使用dappy Hoechst 33342通道，通过目镜找到大脑，然后在软件中切换到采集模式。设置 4 个通道来映像 Hoechst 33342、Alexa floor 4 8 8、Alexa floor 5 6、8 和 Alexa floor 6 4 7。使用染料助手工具自动设置所选染料激发激光器和发射滤光片。

设置视野，使其包含整个脑叶。通过获得相距0.8微米的税收间隔来成像脑叶的整个体积。将成像会话中的所有图像以点 L I F 库格式存储。

对于图像分析，打开斐济，然后将LIF文件拖放到斐济。从堆栈查看选项卡中选择数据浏览器，并从bio formats插件的内存管理选项卡中使用虚拟堆栈。观察图像J中显示的多通道图像，使用图像，颜色和通道工具从菜单栏更改通道的颜色。

并监测米兰达标记的神经母细胞，它们在中枢脑区域显示为大圆形细胞。使用椭圆工具在每个神经母细胞上绘制一个感兴趣的区域，以避免对神经母细胞进行两次计数。从图像 J 菜单栏中，选择分析、工具和 ROI 管理器。

标记当前Z部分中的所有神经母细胞，并在标记每个细胞后按T。一旦标记了当前Z切片中的所有神经母细胞，将通道更改为pH3和EDU，并手动计数EDU阳性神经母细胞，pH3阳性神经母细胞，EDU和pH3阳性神经母细胞的数量，以及未染色任何一种标志物的神经母细胞的数量。搜索神经母细胞和后续 Z 部分，删除旧的 ROI 并添加新的 ROI 以计算不同堆栈中的神经母细胞。

准备一个电子表格，并计算每个叶在所有四个类别中存在的神经母细胞的百分比。使用电子表格软件准备条形图，显示每个类别中神经母细胞百分比的池数据。这里显示了来自标记有米兰达，EDU和pH3的三龄幼虫脑的中枢脑神经母细胞。

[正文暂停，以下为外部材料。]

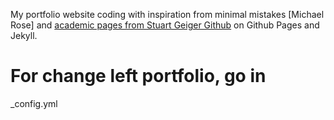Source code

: My portfolio website coding with inspiration from minimal mistakes [Michael Rose] and [academic pages from Stuart Geiger Github](https://github.com/academicpages/academicpages.github.io) on Github Pages and Jekyll.

# For change left portfolio, go in
_config.yml
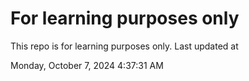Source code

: # For learning purposes only
This repo is for learning purposes only.
Last updated at

Monday, October 7, 2024 4:37:31 AM

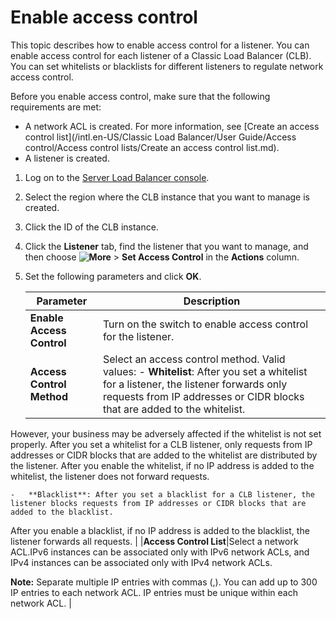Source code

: # Enable access control

This topic describes how to enable access control for a listener. You can enable access control for each listener of a Classic Load Balancer \(CLB\). You can set whitelists or blacklists for different listeners to regulate network access control.

Before you enable access control, make sure that the following requirements are met:

-   A network ACL is created. For more information, see [Create an access control list](/intl.en-US/Classic Load Balancer/User Guide/Access control/Access control lists/Create an access control list.md).
-   A listener is created.

1.  Log on to the [Server Load Balancer console](https://slb.console.aliyun.com/slb).

2.  Select the region where the CLB instance that you want to manage is created.

3.  Click the ID of the CLB instance.

4.  Click the **Listener** tab, find the listener that you want to manage, and then choose **![More](https://static-aliyun-doc.oss-accelerate.aliyuncs.com/assets/img/en-US/8730954161/p97293.png)** \> **Set Access Control** in the **Actions** column.

5.  Set the following parameters and click **OK**.

    |Parameter|Description|
    |---------|-----------|
    |**Enable Access Control**|Turn on the switch to enable access control for the listener.|
    |**Access Control Method**|Select an access control method. Valid values:    -   **Whitelist**: After you set a whitelist for a listener, the listener forwards only requests from IP addresses or CIDR blocks that are added to the whitelist.

However, your business may be adversely affected if the whitelist is not set properly. After you set a whitelist for a CLB listener, only requests from IP addresses or CIDR blocks that are added to the whitelist are distributed by the listener. After you enable the whitelist, if no IP address is added to the whitelist, the listener does not forward requests.

    -   **Blacklist**: After you set a blacklist for a CLB listener, the listener blocks requests from IP addresses or CIDR blocks that are added to the blacklist.

After you enable a blacklist, if no IP address is added to the blacklist, the listener forwards all requests. |
    |**Access Control List**|Select a network ACL.IPv6 instances can be associated only with IPv6 network ACLs, and IPv4 instances can be associated only with IPv4 network ACLs.

**Note:** Separate multiple IP entries with commas \(,\). You can add up to 300 IP entries to each network ACL. IP entries must be unique within each network ACL. |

将细胞分配到G1 / G0，S，SG2 / M和M阶段。在EDU pH3分析中，与野生型神经母细胞相比，MMS19在M期发现功能丧失神经母细胞的比例显着更高。MMS19：eGFP在MMS19功能丧失背景中的表达挽救了M期细胞比例为野生型水平。

重要的是不要使用受损的大脑进行后续步骤。在开始解剖之前，应新鲜制备ED溶液。该资产可用作快速初始筛选，以识别特定细胞周期阶段的缺陷。

然后，可以对特定阶段进行更详细的分析。